Here are some situations in which you will want to reinvent the wheel.
- You want to avoid an external dependency. Every dependency you add makes your project just that little bit more complex, and that little bit harder for an end-user to get up and running. There is also an unavoidable mismatch between what you want external code to do and what it actually does that will have to be bridged over (and the bridge maintained across revisions of both codebases). Sometimes, you will decide that the effort to write something yourself is actually less than the effort of tracking and packaging someone else's code.
- You want your product to be better than what's available elsewhere. This is what Joel was getting at: sometimes you want to re-invent the wheel because your wheel has to stand out from the competition. Take WebWork for example. Why didn't they just use Struts?
- Self-improvement. You learn a great deal starting something from scratch. This is the most common reason for Open-Source wheel-reinvention. If you come in on an established project, you miss some of the most valuable experience. Is it a bad thing that these people aren't contributing to an existing project instead? No. Open Source is about scratching itches, after all, it's not about making the most efficient use of resources.

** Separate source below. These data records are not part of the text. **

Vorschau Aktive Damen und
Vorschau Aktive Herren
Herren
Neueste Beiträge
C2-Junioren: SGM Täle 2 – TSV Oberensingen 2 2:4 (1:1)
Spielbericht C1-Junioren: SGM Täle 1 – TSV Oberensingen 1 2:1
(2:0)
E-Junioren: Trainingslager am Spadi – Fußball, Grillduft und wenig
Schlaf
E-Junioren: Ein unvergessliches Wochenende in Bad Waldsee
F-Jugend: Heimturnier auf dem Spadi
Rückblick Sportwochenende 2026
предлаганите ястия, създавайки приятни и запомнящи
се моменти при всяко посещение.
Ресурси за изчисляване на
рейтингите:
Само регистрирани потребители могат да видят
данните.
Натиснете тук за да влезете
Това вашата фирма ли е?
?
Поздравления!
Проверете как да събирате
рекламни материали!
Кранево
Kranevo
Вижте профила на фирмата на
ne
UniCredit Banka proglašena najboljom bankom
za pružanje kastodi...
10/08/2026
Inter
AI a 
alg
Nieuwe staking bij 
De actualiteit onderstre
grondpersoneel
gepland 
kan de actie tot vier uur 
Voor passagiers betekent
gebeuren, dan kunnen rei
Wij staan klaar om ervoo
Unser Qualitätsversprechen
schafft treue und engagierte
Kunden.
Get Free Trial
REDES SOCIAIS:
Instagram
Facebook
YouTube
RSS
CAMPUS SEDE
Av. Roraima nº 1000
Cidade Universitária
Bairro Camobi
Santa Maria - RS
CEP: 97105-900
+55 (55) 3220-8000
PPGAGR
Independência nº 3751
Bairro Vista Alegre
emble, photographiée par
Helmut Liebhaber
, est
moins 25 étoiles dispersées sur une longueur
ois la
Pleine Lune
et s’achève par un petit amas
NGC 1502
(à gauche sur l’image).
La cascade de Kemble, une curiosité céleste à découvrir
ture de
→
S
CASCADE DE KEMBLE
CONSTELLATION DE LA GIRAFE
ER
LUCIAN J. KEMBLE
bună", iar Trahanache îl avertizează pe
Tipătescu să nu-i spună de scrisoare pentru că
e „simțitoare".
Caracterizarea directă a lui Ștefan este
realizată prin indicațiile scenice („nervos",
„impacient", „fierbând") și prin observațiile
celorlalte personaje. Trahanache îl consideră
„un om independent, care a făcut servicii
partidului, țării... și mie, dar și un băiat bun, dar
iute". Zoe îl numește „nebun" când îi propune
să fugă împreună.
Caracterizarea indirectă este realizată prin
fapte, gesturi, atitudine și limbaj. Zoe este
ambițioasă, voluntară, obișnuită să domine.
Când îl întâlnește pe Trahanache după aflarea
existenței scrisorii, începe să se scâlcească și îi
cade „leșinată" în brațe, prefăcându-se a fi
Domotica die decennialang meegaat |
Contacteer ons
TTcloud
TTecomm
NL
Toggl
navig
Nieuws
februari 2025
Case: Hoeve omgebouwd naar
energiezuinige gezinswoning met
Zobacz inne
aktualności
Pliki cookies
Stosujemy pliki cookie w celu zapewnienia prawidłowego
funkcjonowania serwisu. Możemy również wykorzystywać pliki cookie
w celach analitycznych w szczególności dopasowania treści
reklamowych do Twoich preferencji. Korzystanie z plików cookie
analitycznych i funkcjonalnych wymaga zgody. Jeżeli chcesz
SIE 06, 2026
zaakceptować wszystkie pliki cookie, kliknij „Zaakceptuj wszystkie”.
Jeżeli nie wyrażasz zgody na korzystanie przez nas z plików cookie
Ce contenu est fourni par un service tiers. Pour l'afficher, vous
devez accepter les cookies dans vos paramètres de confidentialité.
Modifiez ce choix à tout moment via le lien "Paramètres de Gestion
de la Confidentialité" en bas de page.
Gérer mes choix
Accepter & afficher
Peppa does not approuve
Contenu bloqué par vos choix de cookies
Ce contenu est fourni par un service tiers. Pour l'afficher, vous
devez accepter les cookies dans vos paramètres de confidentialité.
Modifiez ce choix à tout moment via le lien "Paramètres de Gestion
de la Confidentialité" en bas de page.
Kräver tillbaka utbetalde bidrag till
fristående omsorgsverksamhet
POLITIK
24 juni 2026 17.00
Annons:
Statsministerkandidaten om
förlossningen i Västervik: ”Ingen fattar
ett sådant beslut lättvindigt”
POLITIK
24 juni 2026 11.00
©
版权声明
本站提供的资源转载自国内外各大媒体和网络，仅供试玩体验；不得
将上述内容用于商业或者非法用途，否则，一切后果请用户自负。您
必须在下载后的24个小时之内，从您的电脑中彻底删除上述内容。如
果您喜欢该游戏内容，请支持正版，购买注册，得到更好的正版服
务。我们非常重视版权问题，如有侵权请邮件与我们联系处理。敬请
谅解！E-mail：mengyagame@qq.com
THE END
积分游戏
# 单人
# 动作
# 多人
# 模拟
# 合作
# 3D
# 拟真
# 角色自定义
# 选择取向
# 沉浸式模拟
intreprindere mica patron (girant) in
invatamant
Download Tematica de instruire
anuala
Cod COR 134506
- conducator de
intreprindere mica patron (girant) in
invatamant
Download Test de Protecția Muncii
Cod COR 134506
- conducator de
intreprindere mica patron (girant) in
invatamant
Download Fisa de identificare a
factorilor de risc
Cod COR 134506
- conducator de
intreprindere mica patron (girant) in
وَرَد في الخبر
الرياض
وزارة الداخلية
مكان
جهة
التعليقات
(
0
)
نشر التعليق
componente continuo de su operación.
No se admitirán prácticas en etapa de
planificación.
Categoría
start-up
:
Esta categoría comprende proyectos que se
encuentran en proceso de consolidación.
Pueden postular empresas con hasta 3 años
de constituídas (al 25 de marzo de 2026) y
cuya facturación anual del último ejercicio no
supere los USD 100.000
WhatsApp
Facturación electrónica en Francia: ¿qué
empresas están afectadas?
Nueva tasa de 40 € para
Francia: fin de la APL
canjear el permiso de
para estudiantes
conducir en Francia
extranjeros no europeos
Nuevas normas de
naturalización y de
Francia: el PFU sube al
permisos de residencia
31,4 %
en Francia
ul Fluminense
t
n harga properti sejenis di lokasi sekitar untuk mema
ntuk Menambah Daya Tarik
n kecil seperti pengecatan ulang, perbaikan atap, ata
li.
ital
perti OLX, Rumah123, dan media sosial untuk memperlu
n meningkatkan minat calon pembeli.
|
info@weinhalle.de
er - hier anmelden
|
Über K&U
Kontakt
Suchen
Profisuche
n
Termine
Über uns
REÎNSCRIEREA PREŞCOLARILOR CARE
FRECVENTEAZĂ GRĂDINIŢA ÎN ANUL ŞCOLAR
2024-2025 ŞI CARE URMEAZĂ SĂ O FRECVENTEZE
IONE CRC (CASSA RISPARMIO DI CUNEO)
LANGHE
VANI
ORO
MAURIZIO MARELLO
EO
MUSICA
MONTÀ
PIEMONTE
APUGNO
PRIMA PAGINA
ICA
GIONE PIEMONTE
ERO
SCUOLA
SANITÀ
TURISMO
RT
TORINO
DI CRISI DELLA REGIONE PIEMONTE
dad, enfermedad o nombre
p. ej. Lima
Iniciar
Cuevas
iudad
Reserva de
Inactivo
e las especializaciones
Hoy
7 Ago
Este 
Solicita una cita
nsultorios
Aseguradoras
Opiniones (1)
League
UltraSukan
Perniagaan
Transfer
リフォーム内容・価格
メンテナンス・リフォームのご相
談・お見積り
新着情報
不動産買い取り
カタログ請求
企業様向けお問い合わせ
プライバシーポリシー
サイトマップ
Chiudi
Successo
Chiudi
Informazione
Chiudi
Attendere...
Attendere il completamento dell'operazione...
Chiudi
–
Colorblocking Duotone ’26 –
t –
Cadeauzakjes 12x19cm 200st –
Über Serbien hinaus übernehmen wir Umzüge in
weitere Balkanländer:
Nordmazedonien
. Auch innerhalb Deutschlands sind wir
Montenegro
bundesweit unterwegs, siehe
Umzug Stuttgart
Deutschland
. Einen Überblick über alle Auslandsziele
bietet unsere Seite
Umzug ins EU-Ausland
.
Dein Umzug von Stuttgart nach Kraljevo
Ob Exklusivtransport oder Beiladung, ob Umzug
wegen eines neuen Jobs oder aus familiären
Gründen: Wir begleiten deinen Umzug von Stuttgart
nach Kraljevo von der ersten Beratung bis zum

- You are following the Extreme Programming doctrine of You Aren't Gonna Need It. This is similar to the pattern that Toby describes in the above-linked article. Early on, a reused framework is too heavy-weight for what you need to do, and integrating it would slow down your release so you write something yourself instead. Over subsequent releases you find yourself refactoring towards something similar to the framework you originally rejected, but that doesn't make the original decision to avoid the framework a bad idea. After all, meeting those early deadlines is important. Think of it like the Concurrent Garbage Collector in Java. Overall it takes longer, but you consider that a worthwhile trade-off against the big block of delay that the alternative would cause.
Now I'm not saying you should always build your own. Reuse has its place as well. I'm just saying that reuse is not an absolute good. In some circumstances, you're just better off with your own wheels.